Before coming to PC and maintaining a relationship:
- Find out Internet options, bring Microphone and Web Camera if possible
- Don’t expect much contact for the inital months: you won’t know your mediums of commmunication, so just count on a few letters.
- Consider going to a”middle income” country, such as a Latin American one, Kenya, S. Africa, or Eastern Europe. Your communication and travel options will be much easier.
- Have long talks with SO on what you expect and don’t expect from them.
- Discuss ugly hypothetical problems until you’re sick of it — falling in love with somebody else, hookups, lies, and mistakes.
- Take memorable photos together.
- Think of activities you can do “together” while still apart — watch a movie, play a board game, listening to a CD, and what you need. Playing monopoly over the phone, costing $1.00 a minute, may be worth it in the end.
- Talk about who can afford to make trips, and who can’t
While abroad, remember this:
- Unforeseen issues come up, making scheduled communication sometimes can’t happen: international wires stop working, mailmen lose letters, the Internet can go down in an entire country for days.
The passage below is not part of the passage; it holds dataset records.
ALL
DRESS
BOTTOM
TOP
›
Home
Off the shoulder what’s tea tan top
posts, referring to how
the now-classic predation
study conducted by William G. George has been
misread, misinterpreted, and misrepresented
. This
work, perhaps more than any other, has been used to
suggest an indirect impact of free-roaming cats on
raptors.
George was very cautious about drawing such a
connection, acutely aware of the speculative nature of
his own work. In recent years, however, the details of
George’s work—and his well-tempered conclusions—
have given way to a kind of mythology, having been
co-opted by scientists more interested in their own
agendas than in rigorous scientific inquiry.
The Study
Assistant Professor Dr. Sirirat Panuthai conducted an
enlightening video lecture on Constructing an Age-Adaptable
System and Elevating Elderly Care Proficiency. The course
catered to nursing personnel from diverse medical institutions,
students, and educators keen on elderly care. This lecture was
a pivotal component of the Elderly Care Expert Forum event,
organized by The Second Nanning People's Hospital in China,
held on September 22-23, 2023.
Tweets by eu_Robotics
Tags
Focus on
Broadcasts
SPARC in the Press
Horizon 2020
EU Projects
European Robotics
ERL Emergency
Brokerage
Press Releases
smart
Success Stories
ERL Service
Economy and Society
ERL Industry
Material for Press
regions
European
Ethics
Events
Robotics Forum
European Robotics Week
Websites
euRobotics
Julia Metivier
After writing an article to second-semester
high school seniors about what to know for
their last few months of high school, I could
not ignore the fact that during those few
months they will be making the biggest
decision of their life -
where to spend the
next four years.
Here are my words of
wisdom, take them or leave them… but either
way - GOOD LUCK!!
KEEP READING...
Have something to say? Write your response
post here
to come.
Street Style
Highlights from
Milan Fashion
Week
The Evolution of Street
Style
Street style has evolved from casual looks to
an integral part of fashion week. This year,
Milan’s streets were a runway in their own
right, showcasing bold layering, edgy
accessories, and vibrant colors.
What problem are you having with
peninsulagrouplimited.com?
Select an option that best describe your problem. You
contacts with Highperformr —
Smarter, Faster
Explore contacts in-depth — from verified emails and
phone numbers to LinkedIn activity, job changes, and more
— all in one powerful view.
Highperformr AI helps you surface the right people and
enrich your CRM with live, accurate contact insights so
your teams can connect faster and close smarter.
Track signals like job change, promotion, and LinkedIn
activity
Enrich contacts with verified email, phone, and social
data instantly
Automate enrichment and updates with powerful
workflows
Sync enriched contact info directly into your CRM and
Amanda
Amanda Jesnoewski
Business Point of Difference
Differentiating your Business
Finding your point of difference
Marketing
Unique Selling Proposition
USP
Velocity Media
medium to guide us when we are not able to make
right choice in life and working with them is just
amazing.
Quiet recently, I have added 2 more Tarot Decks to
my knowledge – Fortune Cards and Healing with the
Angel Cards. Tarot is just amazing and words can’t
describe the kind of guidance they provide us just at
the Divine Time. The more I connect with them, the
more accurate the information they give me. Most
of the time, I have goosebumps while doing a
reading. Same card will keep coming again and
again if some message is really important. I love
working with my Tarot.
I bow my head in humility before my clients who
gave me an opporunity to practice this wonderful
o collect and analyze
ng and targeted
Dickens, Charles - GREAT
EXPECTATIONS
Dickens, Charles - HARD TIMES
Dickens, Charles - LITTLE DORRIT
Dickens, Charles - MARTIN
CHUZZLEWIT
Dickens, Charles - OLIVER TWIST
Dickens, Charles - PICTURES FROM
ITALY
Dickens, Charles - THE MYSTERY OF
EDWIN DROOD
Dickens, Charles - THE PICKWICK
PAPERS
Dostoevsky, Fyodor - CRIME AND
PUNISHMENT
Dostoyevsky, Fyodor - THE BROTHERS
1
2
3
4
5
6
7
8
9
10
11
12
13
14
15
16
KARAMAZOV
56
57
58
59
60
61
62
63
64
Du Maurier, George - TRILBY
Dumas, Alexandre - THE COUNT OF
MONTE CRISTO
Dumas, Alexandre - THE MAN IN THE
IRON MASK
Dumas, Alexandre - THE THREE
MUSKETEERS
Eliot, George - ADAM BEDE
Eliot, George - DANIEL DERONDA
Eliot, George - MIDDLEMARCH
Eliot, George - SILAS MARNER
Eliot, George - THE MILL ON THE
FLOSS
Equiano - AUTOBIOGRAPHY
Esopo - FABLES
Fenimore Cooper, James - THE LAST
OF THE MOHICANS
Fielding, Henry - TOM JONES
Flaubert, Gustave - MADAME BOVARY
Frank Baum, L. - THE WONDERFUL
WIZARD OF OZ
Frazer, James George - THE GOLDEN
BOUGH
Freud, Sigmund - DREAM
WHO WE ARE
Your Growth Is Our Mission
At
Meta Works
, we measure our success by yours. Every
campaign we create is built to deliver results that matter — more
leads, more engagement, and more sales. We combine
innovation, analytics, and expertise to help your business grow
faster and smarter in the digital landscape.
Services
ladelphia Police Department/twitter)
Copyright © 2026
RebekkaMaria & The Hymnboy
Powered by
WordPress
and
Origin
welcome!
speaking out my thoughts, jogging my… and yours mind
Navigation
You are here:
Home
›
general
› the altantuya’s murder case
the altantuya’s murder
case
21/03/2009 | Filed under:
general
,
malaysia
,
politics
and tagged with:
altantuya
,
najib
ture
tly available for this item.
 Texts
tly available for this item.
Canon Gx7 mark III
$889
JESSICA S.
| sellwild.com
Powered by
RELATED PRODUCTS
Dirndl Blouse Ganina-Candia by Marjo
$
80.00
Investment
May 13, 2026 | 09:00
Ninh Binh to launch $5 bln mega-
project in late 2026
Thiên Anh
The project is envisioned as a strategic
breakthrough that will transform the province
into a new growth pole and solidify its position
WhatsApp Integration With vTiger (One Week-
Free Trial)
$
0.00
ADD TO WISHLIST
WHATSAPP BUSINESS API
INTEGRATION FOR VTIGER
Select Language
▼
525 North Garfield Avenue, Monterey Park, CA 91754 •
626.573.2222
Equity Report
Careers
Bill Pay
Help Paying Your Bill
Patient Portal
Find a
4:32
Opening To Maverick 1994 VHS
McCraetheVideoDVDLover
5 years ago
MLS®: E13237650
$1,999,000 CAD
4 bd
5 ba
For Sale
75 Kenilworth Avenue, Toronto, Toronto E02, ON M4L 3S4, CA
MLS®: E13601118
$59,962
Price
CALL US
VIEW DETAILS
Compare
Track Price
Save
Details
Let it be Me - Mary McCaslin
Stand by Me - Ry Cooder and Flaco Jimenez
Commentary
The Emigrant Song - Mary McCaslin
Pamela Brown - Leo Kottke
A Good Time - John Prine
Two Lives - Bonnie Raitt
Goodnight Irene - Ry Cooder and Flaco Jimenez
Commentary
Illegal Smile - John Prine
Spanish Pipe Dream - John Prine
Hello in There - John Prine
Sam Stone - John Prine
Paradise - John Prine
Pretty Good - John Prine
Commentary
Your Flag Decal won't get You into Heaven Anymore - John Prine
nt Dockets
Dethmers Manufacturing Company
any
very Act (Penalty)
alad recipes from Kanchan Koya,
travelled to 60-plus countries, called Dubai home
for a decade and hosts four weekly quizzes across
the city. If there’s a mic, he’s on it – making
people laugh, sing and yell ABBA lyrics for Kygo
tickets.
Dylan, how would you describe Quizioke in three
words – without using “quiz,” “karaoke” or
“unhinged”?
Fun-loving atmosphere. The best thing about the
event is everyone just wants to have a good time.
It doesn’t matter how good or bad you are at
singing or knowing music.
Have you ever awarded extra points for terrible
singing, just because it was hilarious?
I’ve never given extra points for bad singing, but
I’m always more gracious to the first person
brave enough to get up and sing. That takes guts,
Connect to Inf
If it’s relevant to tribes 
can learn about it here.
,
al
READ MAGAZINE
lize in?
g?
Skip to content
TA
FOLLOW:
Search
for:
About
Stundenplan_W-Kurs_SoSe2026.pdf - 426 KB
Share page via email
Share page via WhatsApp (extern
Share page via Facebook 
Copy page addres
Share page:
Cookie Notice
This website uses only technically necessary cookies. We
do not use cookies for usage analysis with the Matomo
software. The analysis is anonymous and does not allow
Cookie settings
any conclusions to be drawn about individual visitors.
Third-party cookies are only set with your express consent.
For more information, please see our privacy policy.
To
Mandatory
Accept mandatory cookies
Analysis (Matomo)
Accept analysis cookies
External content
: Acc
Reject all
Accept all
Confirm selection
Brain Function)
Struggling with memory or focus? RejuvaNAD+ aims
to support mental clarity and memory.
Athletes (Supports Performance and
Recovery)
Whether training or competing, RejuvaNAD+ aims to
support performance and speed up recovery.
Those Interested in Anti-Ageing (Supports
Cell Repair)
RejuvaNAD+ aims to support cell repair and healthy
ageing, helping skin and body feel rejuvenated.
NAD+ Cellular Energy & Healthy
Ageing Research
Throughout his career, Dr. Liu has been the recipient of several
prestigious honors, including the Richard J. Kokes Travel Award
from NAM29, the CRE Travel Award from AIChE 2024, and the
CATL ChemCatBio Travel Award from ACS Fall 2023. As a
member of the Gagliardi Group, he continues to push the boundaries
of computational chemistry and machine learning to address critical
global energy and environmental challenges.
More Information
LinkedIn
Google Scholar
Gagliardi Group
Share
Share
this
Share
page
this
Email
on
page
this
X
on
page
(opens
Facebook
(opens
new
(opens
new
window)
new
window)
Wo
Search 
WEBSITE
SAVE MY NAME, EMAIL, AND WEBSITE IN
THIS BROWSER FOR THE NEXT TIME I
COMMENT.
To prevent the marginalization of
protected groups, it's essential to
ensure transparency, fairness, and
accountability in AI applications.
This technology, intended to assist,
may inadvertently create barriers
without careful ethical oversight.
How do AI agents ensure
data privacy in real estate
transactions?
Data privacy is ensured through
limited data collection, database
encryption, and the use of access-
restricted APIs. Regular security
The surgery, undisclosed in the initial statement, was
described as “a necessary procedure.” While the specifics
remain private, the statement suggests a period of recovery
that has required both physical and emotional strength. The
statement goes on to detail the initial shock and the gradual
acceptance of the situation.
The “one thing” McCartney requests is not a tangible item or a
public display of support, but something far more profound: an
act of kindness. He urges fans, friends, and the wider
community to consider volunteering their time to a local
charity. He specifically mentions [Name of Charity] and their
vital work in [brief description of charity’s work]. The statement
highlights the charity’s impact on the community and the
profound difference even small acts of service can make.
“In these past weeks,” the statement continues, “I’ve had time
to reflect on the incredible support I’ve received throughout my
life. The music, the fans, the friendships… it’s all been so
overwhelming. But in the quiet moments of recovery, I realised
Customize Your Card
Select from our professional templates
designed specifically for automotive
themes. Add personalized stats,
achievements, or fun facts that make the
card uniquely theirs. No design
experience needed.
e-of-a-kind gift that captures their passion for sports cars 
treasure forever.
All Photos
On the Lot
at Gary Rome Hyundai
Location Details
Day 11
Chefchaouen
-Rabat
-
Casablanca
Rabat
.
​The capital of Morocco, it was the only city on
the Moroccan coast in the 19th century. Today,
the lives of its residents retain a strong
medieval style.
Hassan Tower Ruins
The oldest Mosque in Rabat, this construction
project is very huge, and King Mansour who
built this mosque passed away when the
- These are the hardest times the relationship will have: difficulty isn’t a good reason to end a relationship.
- Be patient and clear when you’re disagreeing. Tones of voice, body language, loud sighs, and facial expressions don’t work in long-distance relationships. You have to spell everything out, and not blame the other person for not understanding. Likewise, you can’t blame a person for not being able to communicate their frustrations easily.
- Many Peace Corps Volunteers reinvent themselves in their host country and forget entirely about their life in the US. You never will, and that’s okay. Your experience will be much more grounded than theirs.
I am truly blessed to have found someone as supportive and understanding and kind hearted as Jason who will allow me to have the PC experience without having to make a choice about what I want more or what I will want in two years when this is over. There is also no pressure to be in an exclusive long-distance relationship (which would make us miserable) or to break up… easy breezy, just my style.
I’m no expert, but I thought others might benefit from some of this information (which is a compilation of info from wise RPCVs, the PC’s numerous relationship inquiry forms, and my personal experience).